O que esperar não, com quantos minutos ganha Almeida
Acho que aquilo que fui dizendo atrás já sugere qual será o desfecho desta prova. Mas pronto, não quero faltar ao respeito a ninguém. A Red Bull-Bora é provavelmente a formação mais perigosa para João Almeida. Ao mesmo tempo: o seu líder é Vlasov e embora o russo seja um daqueles corredores que anda bem em diversos terrenos, também não tem demonstrado capacidade de se bater com os melhores na alta montanha.
Felix Gall e Michael Woods (Blackmore, Bennett, Riccitello e Froome como gregários não é propriamente de deitar fora) são talvez aqueles trepadores que mais capacidade tenham para perseguir ou atacar o João nesses dias, mas isso não quer dizer que sejam regulares o suficiente para ameaçar o português.
A táctica para todos aqueles que querem sonhar com uma surpresa tem de passar por aí: atacar, atacar, atacar. E isso significa atacar em terrenos menos acidentados, atacar em descidas, atacar em planos, atacar em zonas que possam fazer renascer o antigo João Almeida, mal posicionado no pelotão, que sucumbe a um abanico ou a uma movimentação inesperada. Ou vai lá dessa forma ou não vai de forma nenhuma.
Favoritos
João Almeida — Tenho sempre medo que algo aconteça quando se é ultra-favorito. É um problema que eu tenho. Mas o sotôr Almeida este ano tem tratado de resolver algumas das minhas inseguranças. Agradecido por isso. E, pronto, por toda a descrição acima, João é o evidente e único grande candidato.
A não perder de vista
Aleksandr Vlasov — Ainda está para chegar o bom resultado em 2025. E eu estou com fé que vai ser desta, até porque Vlasa e Almeida sempre gostaram de dar show quando estão mano-a-mano.
Michael Woods — Aos 38 anos é preciso ser-se cuidadoso com as aparições. Isso faz com que a forma do canadiano (que não corre desde a Milano-Torino e onde fez DNF) seja uma real incógnita. Ainda assim, há poucos a subir como ele nesta startlist.
Felix Gall — Agora já não há Ben'O para incomodar, é tudo teu, amigo. O que também significa que está na hora de te chegares à frente. De uma vez por todas.

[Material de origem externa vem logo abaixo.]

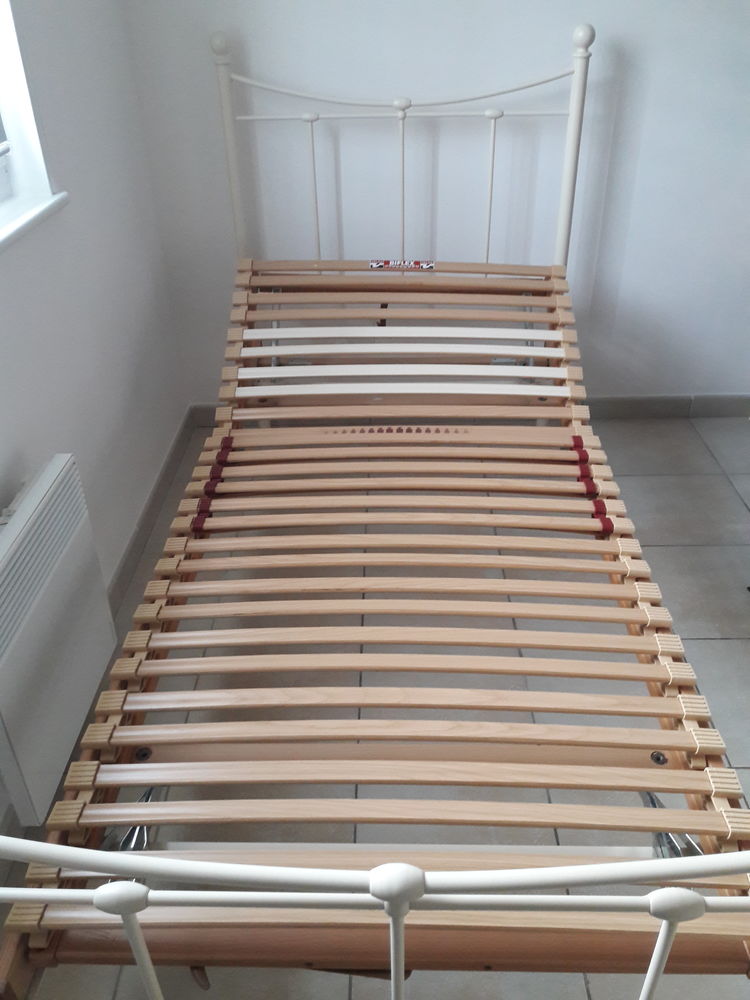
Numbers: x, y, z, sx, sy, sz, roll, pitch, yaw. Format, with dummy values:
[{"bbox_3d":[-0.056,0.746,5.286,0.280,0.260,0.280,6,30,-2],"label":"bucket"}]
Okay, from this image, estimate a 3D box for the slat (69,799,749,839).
[{"bbox_3d":[0.030,0.398,1.022,0.855,0.027,0.036,0,33,2],"label":"slat"}]

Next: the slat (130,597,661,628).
[{"bbox_3d":[0.042,0.185,1.349,0.855,0.027,0.036,0,33,2],"label":"slat"}]

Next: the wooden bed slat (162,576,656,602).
[{"bbox_3d":[0.043,0.153,1.397,0.855,0.027,0.036,0,33,2],"label":"wooden bed slat"}]

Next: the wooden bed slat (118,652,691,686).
[{"bbox_3d":[0.038,0.256,1.240,0.855,0.027,0.036,0,33,2],"label":"wooden bed slat"}]

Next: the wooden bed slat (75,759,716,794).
[{"bbox_3d":[0.032,0.366,1.071,0.855,0.027,0.036,0,33,2],"label":"wooden bed slat"}]

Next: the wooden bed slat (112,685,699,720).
[{"bbox_3d":[0.035,0.294,1.181,0.855,0.027,0.036,0,33,2],"label":"wooden bed slat"}]

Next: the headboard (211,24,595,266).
[{"bbox_3d":[0.078,-0.729,2.377,0.998,1.137,0.057,0,33,2],"label":"headboard"}]

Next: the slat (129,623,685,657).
[{"bbox_3d":[0.040,0.223,1.290,0.855,0.027,0.036,0,33,2],"label":"slat"}]

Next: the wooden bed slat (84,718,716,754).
[{"bbox_3d":[0.034,0.328,1.130,0.855,0.027,0.036,0,33,2],"label":"wooden bed slat"}]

Oscar Onley — Esperava uma temporada melhor por parte do britânico, sobretudo depois de um arranque interessante no UAE Tour. Ainda assim, tendo em conta os nomes presentes, tem de ser considerado um candidato ao pódio.
Apostas falso plano
André Dias — É líder de equipa, é português, é desta. Força, Rui Costa.
Fábio Babau — Bota Lume.
Henrique Augusto — João Pedro Gonçalves Almeida.
O Primož do Roglič — Sobe, sobe, João sobe. Vai pedir àquela estrela que te deixe lá viver e sonhar.
Miguel Branco — Podemos voltar ao Giro dell'Emilia 2020? Mas desta vez com vitória de Almeida.
Miguel Pratas — Joe Blackmore, em segundo.
Nuno Gomes — É tempo de São João, com montanhas e pedaladas, no crono venha a decisão, tenha as pernas abençoadas.
Rogério Almeida — João, vai ficar feliz, o petiz, a cantarolar.